The man doesn't reply. The minutes pass as the balloon drifts past the mountain. When the balloon is about to be swallowed again by the clouds, the man on the mountain shouts: "You're in a balloon!"
"That must have been a mathematician."
"Why?"
"He thought long and thoroughly about what to say. What he eventually said was irrefutably correct. And it was of no use whatsoever..."

There was a pilot flying a small single engine charter plane, with a couple of very important executives on board. He was coming into Seattle airport through thick fog with less than 10m visibility when his instruments went out. So he began circling around looking for landmark. After an hour or so, he starts running pretty low on fuel and the passengers are getting very nervous.

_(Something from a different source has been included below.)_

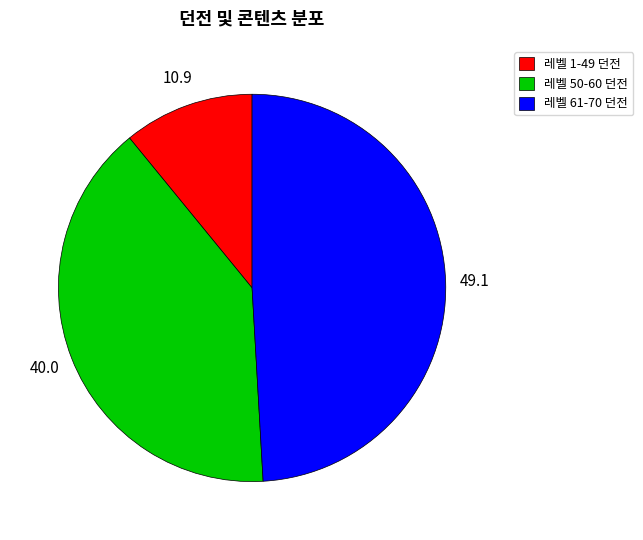

True or false: 레벨 61-70 던전 accounts for 49% of the total.

True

Finally, a small opening in the fog appears and he sees a tall building with one guy working alone on the fifth floor. The pilot banks the plane around, rolls down the window and shouts to the guy "Hey! Where am I?" To this, the solitary office worker replies "You're in a plane." 


The pilot rolls up the window, executes a 275 degree turn and proceeds to execute a perfect blind landing on the runway of the airport 5 miles away. Just as the plane stops, so does the engine as the fuel has run out.

The passengers are amazed and one asks how he did it. "Simple" replies the pilot, "I asked the guy in that building a simple question. The answer he gave me was 100 percent correct but absolutely useless, therefore that must be Microsoft's support office and from there the airport is just a while away."